━━━ Quoted passage

Robert Cletus Driscoll (March 3, 1937 –  March 30, 1968) was an American actor who performed on film and television from 1943 to 1960. He starred in some of the Walt Disney Studios' best-known live-action pictures of that period: Song of the South (1946), So Dear to My Heart (1949),  and Treasure Island (1950), as well as RKO's The Window (1949). He served as the animation model and provided the voice for the title role in Peter Pan (1953). He received an Academy Juvenile Award for outstanding performances in So Dear to My Heart and The Window.

In the mid-1950s, Driscoll's acting career began to decline, and he turned primarily to guest appearances on anthology TV series. He became addicted to narcotics, and was sentenced to prison for illicit drug use. After his release, he focused his attention on the avant-garde art scene. In ill health from his substance abuse, and with his funds depleted, his body was discovered on March 30, 1968, in an abandoned building in the East Village of Manhattan.

Early life
He was born Robert Cletus Driscoll in Cedar Rapids, Iowa, the only child of Cletus (1901–1969), an insulation salesman, and Isabelle (née Kratz; 1904–1981), a former schoolteacher. Shortly after his birth, the family moved to Des Moines, where they stayed until early 1943. The family moved to Los Angeles when a doctor advised the father to relocate to California because he was suffering from work-related handling of asbestos.

Driscoll's parents were encouraged to help their son become a child performer in films. Their barber's son, an actor, got Bobby an audition at MGM for a role in the family drama Lost Angel (1943), which starred Margaret O'Brien. While on a tour across the studio lot, five-year-old Driscoll noticed a mock-up ship and asked where the water was. The director was impressed by the boy's curiosity and intelligence and chose him over 40 applicants.

Career

"Wonder Child"

Driscoll's brief, two-minute debut helped him win the role of young Al Sullivan, the youngest of the five Sullivan brothers, in the 20th Century Fox's World War II drama The Fighting Sullivans (1944) with Thomas Mitchell and Anne Baxter. Additional screen portrayals included the boy who could blow his whistle while standing on his head in Sunday Dinner for a Soldier, the "child brother" of Richard Arlen in The Big Bonanza (both 1944), and young Percy Maxim in So Goes My Love (1946), with Don Ameche and Myrna Loy. He also had smaller roles in movies such as Identity Unknown (1945) and Miss Susie Slagle's, From This Day Forward, and O.S.S. with Alan Ladd (all 1946).

Disney

Driscoll and Luana Patten were the first two actors Walt Disney placed under contract. Driscoll then played the lead character in Song of the South (1946), which introduced live action into the producer's films in conjunction with extensive animated footage. The film turned Driscoll and his co-star Luana Patten into child stars, and they were discussed for a special Academy Award as the best child actors of the year, but for the year of its release, no juvenile awards were presented at all.

Now nicknamed by the American press as Walt Disney's "Sweetheart Team", Driscoll and Patten starred together in So Dear to My Heart (1948) with Burl Ives and Beulah Bondi. It was planned as Disney's first all-live-action movie, with production beginning immediately after Song of the South, but its release was delayed until late 1948 to meet the demands of Disney's co-producer and longtime distributor RKO Radio Pictures for animated content in the film.

━━━━━━
━━━ Data

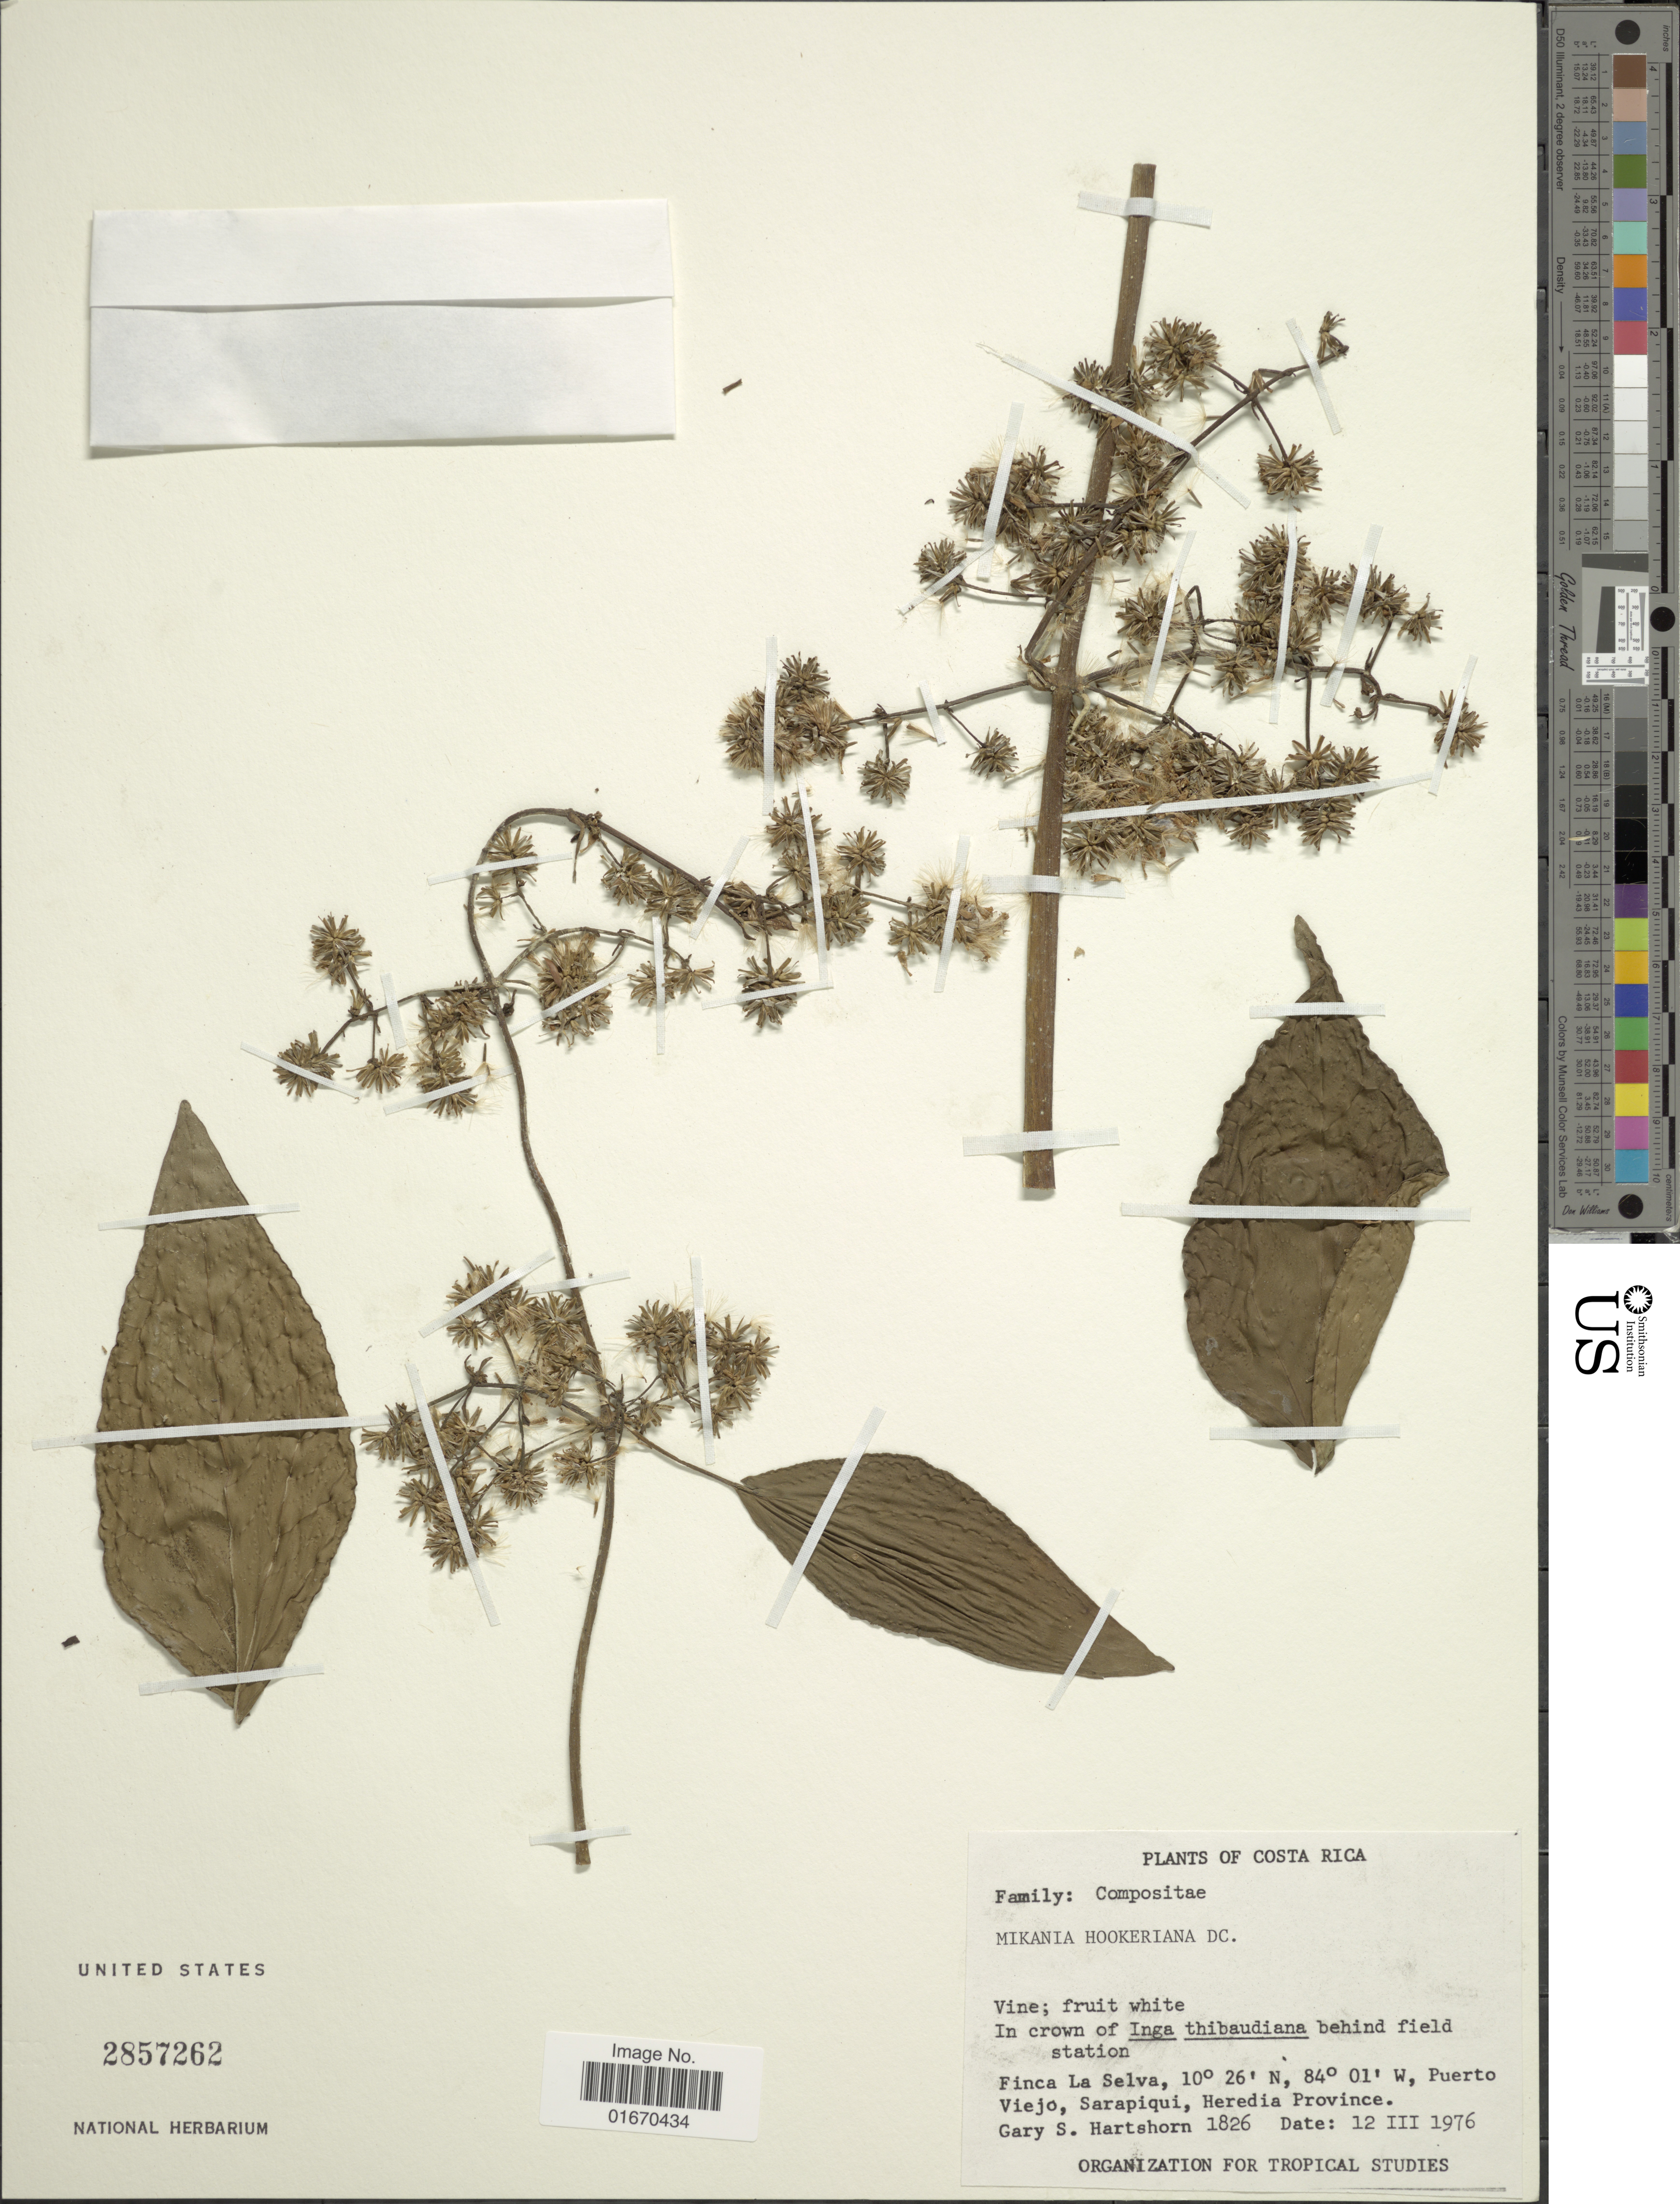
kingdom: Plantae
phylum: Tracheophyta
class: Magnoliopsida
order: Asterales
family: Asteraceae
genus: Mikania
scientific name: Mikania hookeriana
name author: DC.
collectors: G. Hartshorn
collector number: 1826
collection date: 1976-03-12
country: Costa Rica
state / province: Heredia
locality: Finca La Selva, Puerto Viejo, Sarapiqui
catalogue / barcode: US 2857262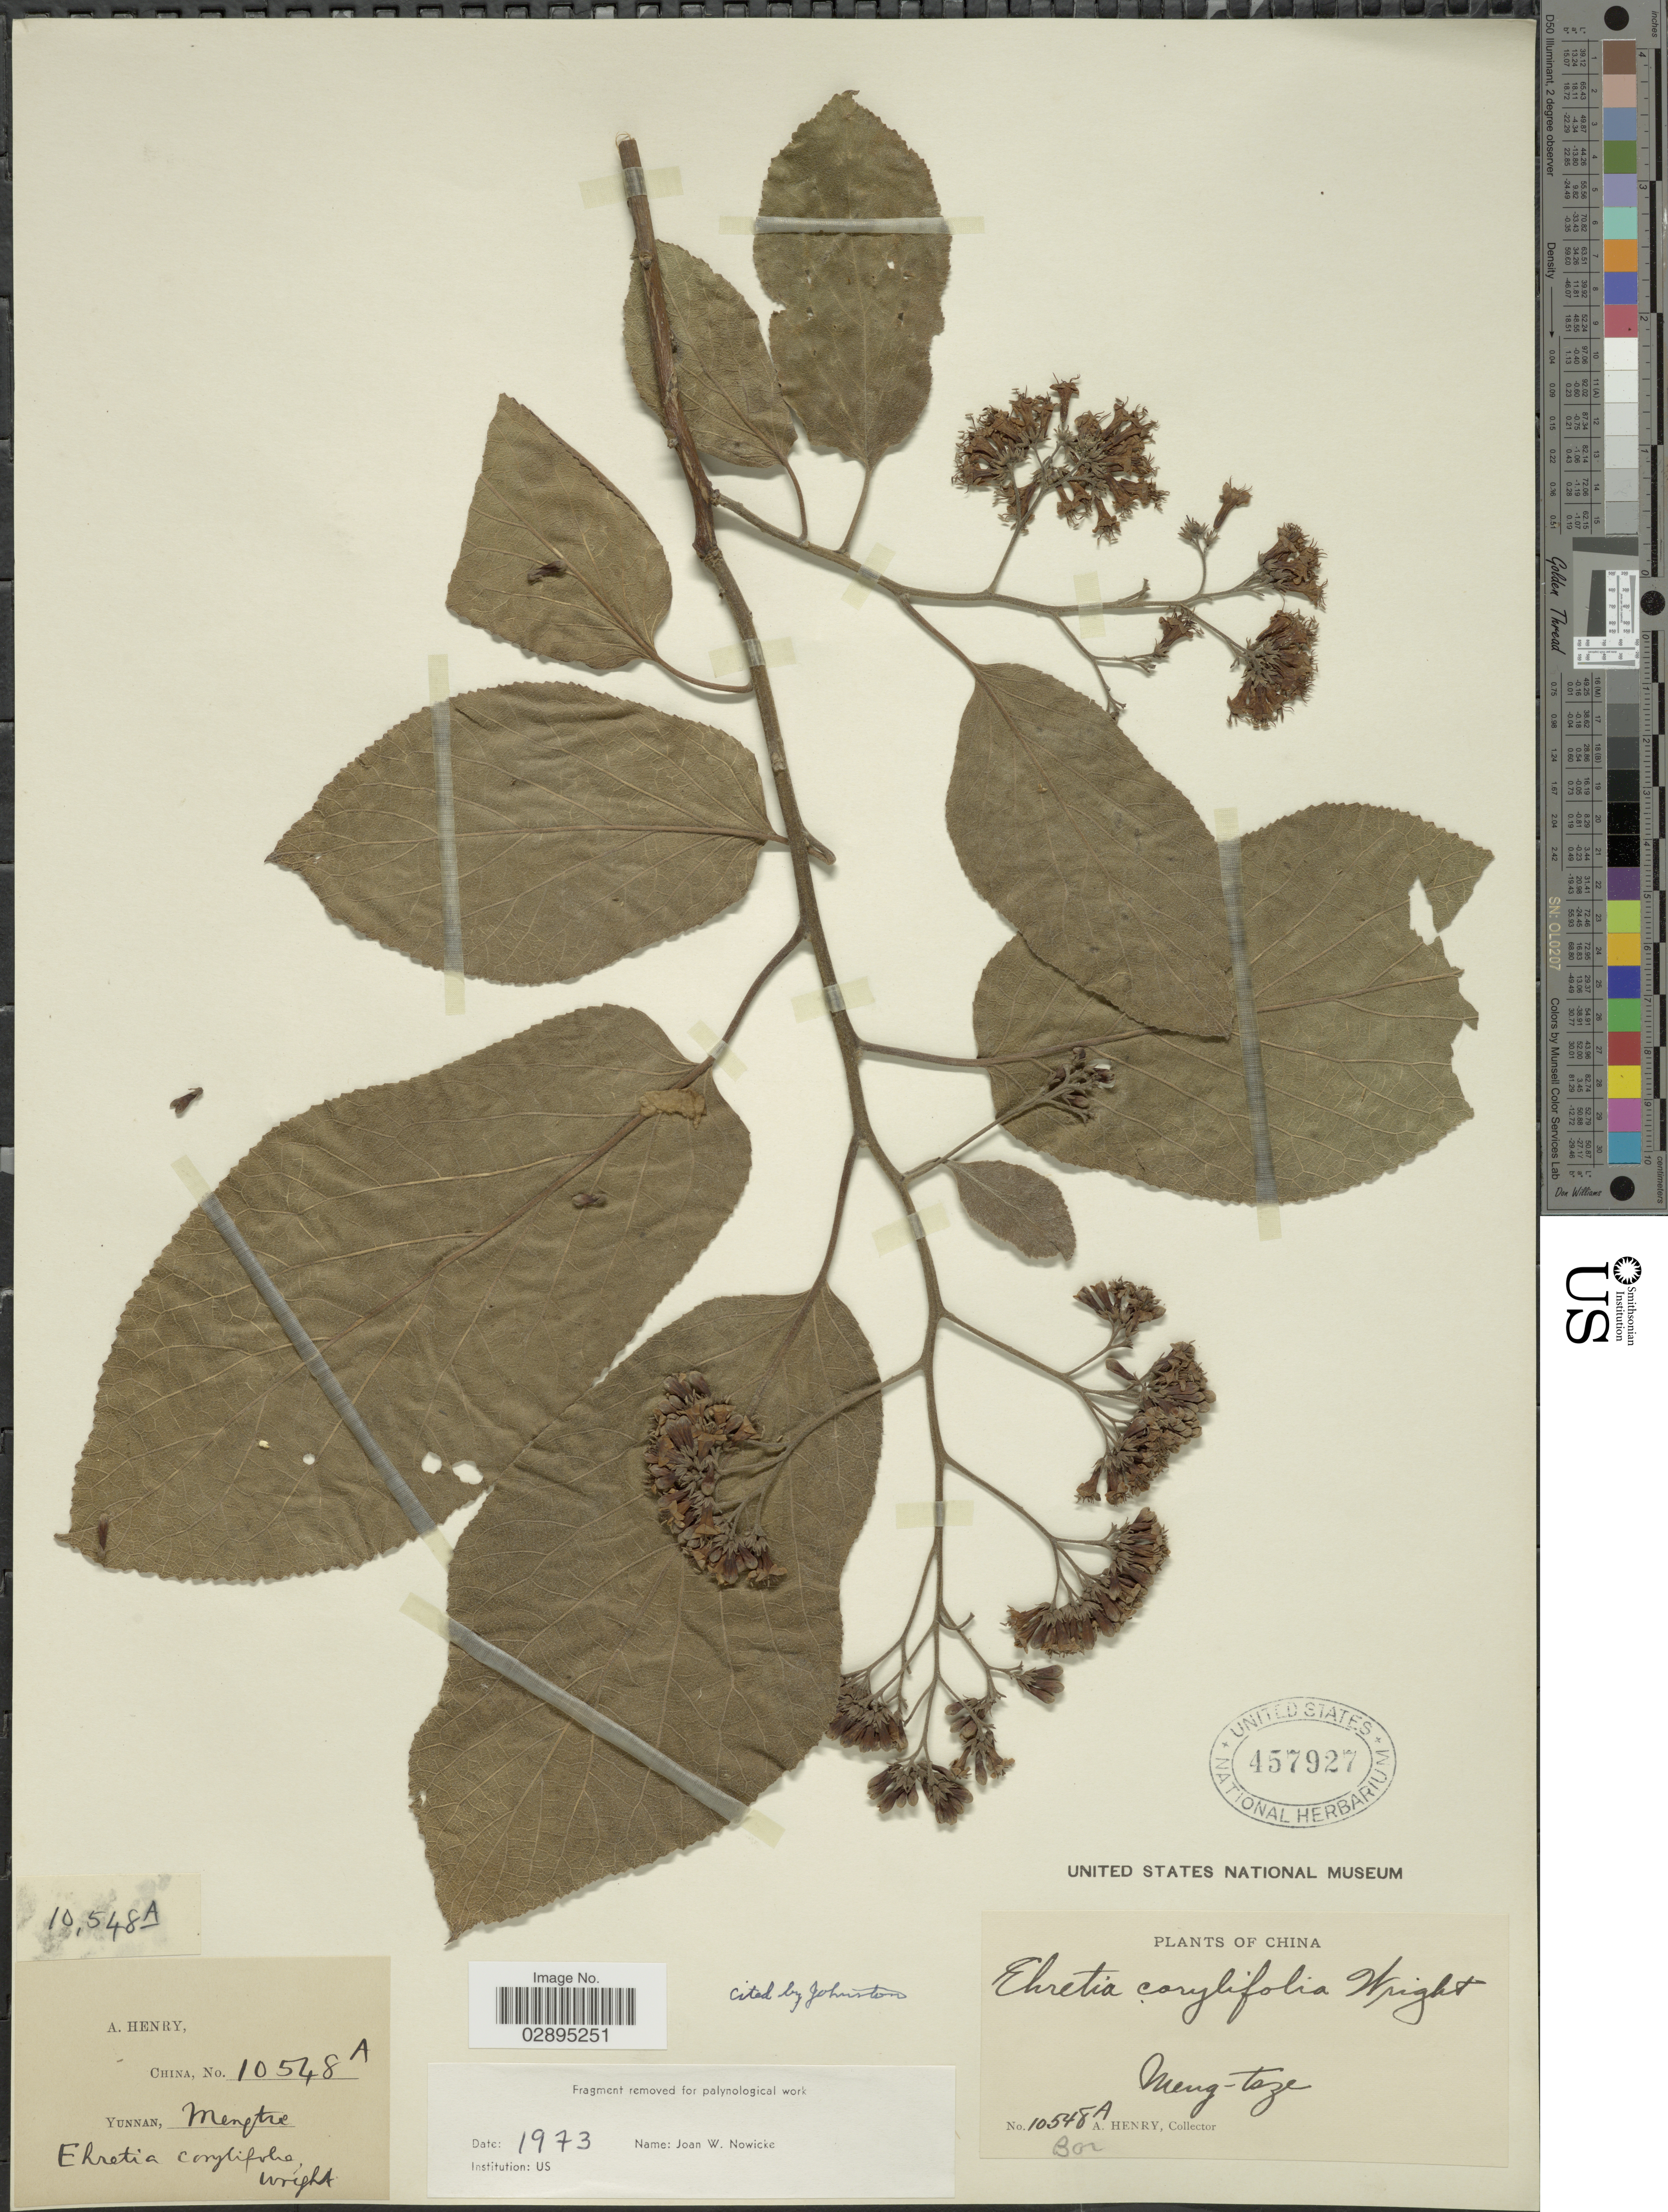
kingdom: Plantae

━━━━━━

Task description:
Answer these questions from the Bobby Driscoll biography:
1. In what city and state was Driscoll born?
2. How many applicants was he chosen over for his role in Lost Angel?
3. Where was his body found on March 30, 1968?

Task output:
1. Cedar Rapids, Iowa
2. 40
3. In an abandoned building in the East Village of Manhattan